Winnetka’s Burnham family constructed and carried rolling suitcases with telescoping handles to ease the burden of transporting their luggage between the many shipping ports, train stations, and housing of all types they had arranged during their travels through dozens of countries. This sounds like common sense today, but in 1928, the sight of a woman and her children rolling their own suitcases through the street would have been quite the oddity.
The Burnham family traveled first from 1921-1922 and a second time from 1928-1930. While travel for travel’s sake was accessible to many Americans and had been for some time, this type of long-distance, extended travel was still mainly relegated to wealthy travelers, who could afford to bring their own servants and to tip the many railway porters and hotel bellhops who helped manage the bulky trunks and suitcases of pre-aviation travel.
“Why be a human truck horse?” Anita asked before the Burnham’s 1928 trip, sparking her “grand idea.” “Wheels! Suitcase on Wheels!” she wrote in her book ‘Round the World on a Penny, her illustrated travelogue originally published in 1933 (available at the Winnetka Public Library). Her suitcase was fashioned by her son Bud with two wheels from an old baby carriage on one end and a telescoping wooden handle on the other.
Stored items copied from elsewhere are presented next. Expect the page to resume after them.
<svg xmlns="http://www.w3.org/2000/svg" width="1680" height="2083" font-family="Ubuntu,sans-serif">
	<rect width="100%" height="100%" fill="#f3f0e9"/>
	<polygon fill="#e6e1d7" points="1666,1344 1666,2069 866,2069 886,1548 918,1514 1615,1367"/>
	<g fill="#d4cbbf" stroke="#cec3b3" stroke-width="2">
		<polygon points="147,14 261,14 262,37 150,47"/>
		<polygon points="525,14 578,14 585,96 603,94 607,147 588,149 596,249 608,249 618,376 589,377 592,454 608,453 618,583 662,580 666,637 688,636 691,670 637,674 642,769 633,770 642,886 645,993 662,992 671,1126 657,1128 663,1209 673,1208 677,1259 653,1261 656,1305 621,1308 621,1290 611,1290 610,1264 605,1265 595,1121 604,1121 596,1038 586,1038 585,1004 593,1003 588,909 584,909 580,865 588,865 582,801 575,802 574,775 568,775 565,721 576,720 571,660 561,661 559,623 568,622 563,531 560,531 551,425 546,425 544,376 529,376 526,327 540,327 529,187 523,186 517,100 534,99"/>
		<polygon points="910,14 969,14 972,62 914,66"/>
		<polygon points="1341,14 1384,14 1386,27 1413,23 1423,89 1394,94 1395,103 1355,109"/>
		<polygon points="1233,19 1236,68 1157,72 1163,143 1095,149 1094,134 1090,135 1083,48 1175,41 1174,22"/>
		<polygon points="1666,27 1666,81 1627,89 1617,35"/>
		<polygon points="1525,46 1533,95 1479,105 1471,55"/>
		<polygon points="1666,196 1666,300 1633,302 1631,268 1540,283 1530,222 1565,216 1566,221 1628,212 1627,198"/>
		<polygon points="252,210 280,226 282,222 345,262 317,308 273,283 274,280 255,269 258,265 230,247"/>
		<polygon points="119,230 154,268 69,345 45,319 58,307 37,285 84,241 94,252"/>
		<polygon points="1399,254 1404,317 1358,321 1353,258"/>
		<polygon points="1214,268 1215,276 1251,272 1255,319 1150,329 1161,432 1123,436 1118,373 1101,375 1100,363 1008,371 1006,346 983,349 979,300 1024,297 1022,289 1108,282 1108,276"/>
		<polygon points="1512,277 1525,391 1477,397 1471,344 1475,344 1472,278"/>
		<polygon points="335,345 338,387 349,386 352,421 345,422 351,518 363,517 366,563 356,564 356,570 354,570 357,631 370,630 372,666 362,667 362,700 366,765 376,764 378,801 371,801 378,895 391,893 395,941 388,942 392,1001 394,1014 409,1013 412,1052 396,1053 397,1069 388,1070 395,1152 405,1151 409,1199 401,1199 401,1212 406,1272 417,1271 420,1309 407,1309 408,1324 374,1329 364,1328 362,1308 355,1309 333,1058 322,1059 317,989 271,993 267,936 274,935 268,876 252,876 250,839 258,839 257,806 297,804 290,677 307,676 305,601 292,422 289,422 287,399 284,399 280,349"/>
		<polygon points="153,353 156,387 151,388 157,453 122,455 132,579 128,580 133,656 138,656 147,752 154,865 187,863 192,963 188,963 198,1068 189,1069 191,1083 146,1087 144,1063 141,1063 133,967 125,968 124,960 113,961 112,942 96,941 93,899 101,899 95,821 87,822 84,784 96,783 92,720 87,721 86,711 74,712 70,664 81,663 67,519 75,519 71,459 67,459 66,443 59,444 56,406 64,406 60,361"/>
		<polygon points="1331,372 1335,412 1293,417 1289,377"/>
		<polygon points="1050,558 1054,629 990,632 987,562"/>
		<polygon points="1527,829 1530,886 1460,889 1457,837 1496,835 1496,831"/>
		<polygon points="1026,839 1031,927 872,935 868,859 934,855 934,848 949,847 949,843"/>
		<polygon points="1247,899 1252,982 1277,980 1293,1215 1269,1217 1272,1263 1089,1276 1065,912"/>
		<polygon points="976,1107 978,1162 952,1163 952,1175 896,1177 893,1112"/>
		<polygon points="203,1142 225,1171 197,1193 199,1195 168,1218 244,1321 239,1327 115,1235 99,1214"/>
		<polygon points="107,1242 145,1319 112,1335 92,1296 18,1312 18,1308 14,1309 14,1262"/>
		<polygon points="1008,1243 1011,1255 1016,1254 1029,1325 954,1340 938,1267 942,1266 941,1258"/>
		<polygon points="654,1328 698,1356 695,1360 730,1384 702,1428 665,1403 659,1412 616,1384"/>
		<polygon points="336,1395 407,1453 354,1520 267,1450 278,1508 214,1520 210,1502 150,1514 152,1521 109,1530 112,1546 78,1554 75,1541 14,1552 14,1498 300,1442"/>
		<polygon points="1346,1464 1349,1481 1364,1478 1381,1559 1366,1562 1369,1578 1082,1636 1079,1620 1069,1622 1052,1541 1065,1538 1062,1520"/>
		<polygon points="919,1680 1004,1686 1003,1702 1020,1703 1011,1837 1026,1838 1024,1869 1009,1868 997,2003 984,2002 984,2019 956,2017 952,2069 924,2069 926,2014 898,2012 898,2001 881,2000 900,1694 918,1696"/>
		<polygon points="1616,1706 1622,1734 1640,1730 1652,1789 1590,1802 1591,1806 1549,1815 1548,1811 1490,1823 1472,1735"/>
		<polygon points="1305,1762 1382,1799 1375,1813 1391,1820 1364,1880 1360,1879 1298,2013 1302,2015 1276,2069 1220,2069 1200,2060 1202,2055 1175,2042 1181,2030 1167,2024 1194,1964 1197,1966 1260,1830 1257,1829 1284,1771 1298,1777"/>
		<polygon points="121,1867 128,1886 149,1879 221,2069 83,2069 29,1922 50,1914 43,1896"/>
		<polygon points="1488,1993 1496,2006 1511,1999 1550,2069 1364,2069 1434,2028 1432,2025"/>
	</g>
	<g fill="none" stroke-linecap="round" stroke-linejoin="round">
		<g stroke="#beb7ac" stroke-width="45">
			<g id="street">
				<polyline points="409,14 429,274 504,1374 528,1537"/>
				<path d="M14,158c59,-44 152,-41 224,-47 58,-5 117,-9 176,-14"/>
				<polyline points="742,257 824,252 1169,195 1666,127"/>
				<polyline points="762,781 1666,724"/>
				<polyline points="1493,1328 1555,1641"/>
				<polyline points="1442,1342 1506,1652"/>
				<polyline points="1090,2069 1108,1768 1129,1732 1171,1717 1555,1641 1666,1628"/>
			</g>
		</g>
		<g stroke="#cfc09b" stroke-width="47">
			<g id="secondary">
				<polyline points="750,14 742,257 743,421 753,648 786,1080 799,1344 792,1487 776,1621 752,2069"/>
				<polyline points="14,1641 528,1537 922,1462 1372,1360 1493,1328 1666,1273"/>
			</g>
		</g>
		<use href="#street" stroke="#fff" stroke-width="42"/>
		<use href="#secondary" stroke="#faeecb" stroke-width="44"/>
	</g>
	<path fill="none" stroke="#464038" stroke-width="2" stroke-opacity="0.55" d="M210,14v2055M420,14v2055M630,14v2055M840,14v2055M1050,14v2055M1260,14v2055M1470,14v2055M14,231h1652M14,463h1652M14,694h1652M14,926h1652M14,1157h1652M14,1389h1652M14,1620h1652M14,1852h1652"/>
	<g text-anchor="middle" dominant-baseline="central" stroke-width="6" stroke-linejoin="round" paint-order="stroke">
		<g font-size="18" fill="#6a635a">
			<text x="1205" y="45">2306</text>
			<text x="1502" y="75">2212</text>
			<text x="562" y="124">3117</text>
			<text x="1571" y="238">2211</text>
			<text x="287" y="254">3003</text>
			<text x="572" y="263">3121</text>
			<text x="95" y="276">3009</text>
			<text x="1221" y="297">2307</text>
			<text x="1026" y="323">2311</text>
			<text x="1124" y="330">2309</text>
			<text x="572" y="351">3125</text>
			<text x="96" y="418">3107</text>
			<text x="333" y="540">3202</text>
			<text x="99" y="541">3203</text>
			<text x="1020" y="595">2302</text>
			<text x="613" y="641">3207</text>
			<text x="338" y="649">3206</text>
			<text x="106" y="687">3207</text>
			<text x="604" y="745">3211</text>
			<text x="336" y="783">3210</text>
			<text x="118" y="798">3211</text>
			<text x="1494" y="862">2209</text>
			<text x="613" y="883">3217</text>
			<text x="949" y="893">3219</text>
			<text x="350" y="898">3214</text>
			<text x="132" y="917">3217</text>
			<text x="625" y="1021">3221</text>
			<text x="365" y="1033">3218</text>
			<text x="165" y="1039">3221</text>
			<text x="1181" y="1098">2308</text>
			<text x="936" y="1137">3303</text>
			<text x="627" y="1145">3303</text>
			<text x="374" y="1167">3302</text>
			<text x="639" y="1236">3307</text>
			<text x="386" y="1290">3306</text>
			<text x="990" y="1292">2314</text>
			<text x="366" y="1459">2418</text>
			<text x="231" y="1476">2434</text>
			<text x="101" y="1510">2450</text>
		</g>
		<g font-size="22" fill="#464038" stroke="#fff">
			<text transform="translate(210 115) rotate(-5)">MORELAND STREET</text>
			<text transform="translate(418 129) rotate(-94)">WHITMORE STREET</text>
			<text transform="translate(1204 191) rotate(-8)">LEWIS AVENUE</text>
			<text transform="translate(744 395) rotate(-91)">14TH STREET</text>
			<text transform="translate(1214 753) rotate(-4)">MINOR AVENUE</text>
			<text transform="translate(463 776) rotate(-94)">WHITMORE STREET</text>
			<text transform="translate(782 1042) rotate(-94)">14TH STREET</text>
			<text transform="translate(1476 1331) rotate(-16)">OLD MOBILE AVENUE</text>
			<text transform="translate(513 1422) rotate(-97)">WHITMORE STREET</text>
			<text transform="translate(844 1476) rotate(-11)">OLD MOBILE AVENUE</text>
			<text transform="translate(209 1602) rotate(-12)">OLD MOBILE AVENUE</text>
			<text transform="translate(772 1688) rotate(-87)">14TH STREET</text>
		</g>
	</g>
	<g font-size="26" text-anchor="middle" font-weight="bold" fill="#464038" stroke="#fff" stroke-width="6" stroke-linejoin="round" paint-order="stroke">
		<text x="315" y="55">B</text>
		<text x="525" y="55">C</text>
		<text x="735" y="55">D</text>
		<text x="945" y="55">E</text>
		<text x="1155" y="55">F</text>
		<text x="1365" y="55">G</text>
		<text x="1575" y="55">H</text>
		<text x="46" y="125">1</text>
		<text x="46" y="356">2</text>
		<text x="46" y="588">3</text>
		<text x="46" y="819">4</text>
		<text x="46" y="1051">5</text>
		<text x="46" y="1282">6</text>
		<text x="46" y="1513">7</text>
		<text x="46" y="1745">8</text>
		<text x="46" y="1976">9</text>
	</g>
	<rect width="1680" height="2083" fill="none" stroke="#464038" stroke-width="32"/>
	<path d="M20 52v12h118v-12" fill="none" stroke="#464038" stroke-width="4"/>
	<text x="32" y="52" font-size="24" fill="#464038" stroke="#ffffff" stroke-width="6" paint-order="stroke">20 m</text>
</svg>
“Force of habit and sense of humor made it work beautifully,” she noted, a sentiment familiar to travelers lugging their rolling bags through streets and airports today. The telescoping handle, so common in today’s luggage, was an innovation that would not be patented until 1987, when air travel and the term “carry-on luggage” became a standard term in the American lexicon.
Generally, Bernard D. Sadow is credited with the invention of the rolling suitcase after he patented the idea in 1970. His design featured four wheels along the bottom of a suitcase with a pulling strap. Sadow’s attempt was the first to catch on with travelers. Then in 1987, Robert Plath “invented” the Rollaboard™, the suitcase with telescoping handle and wheels that is widely used today.
As Sadow experienced when approaching Macy’s, one of the barriers to marketing rolling luggage to stores was its marketability to men, who presumably would be too manly to cart around a rolling suitcase.1 The Burnham family found that to be the case, when Alfred Burnham, the family patriarch, “balked, preferring to carry his own good looking, ‘ton-o-bricks.’” “Casting a superior eye upon us, he said, ‘Lord sakes, Mother! Wheels on your suitcases and wheels in your heads!’”
After her second trip, Anita Willets-Burnham toured around the country, lecturing about art and travel and promoting her book, always with her rolling luggage in tow. Perhaps if she had patented, and then marketed, her invention as effectively at Mr. Plath did some 60 years later, the Rollaboard might have been the Burnham Rolla’round!